Please swap "cookies" for "trackers" wherever it occurs in the entries below, and write out all of them again with nothing else changed.

[Opening AVAILABLE RECORDS section]

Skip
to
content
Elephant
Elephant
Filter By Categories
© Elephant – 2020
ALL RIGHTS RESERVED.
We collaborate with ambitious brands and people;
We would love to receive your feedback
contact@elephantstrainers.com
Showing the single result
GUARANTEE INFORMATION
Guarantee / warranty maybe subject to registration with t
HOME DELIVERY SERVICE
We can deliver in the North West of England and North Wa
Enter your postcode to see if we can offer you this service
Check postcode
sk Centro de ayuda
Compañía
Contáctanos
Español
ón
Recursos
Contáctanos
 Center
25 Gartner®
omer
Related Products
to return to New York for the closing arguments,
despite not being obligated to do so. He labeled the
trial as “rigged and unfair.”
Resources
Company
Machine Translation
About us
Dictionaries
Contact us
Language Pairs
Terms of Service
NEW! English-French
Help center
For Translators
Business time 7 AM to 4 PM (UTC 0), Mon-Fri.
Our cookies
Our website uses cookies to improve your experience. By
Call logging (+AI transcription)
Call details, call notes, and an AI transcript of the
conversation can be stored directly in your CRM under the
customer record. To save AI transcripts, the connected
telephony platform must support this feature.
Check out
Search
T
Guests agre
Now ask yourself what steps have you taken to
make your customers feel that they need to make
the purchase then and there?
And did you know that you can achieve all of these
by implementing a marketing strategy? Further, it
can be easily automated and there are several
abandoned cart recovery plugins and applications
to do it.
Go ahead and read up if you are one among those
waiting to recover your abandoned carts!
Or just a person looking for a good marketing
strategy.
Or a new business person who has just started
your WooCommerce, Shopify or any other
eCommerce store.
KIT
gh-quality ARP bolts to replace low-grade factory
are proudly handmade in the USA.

[Closing AVAILABLE RECORDS section]

**ANSWER BOX**.
Skip
to
content
Elephant
Elephant
Filter By Categories
© Elephant – 2020
ALL RIGHTS RESERVED.
We collaborate with ambitious brands and people;
We would love to receive your feedback
contact@elephantstrainers.com
Showing the single result
GUARANTEE INFORMATION
Guarantee / warranty maybe subject to registration with t
HOME DELIVERY SERVICE
We can deliver in the North West of England and North Wa
Enter your postcode to see if we can offer you this service
Check postcode
sk Centro de ayuda
Compañía
Contáctanos
Español
ón
Recursos
Contáctanos
 Center
25 Gartner®
omer
Related Products
to return to New York for the closing arguments,
despite not being obligated to do so. He labeled the
trial as “rigged and unfair.”
Resources
Company
Machine Translation
About us
Dictionaries
Contact us
Language Pairs
Terms of Service
NEW! English-French
Help center
For Translators
Business time 7 AM to 4 PM (UTC 0), Mon-Fri.
Our trackers
Our website uses trackers to improve your experience. By
Call logging (+AI transcription)
Call details, call notes, and an AI transcript of the
conversation can be stored directly in your CRM under the
customer record. To save AI transcripts, the connected
telephony platform must support this feature.
Check out
Search
T
Guests agre
Now ask yourself what steps have you taken to
make your customers feel that they need to make
the purchase then and there?
And did you know that you can achieve all of these
by implementing a marketing strategy? Further, it
can be easily automated and there are several
abandoned cart recovery plugins and applications
to do it.
Go ahead and read up if you are one among those
waiting to recover your abandoned carts!
Or just a person looking for a good marketing
strategy.
Or a new business person who has just started
your WooCommerce, Shopify or any other
eCommerce store.
KIT
gh-quality ARP bolts to replace low-grade factory
are proudly handmade in the USA.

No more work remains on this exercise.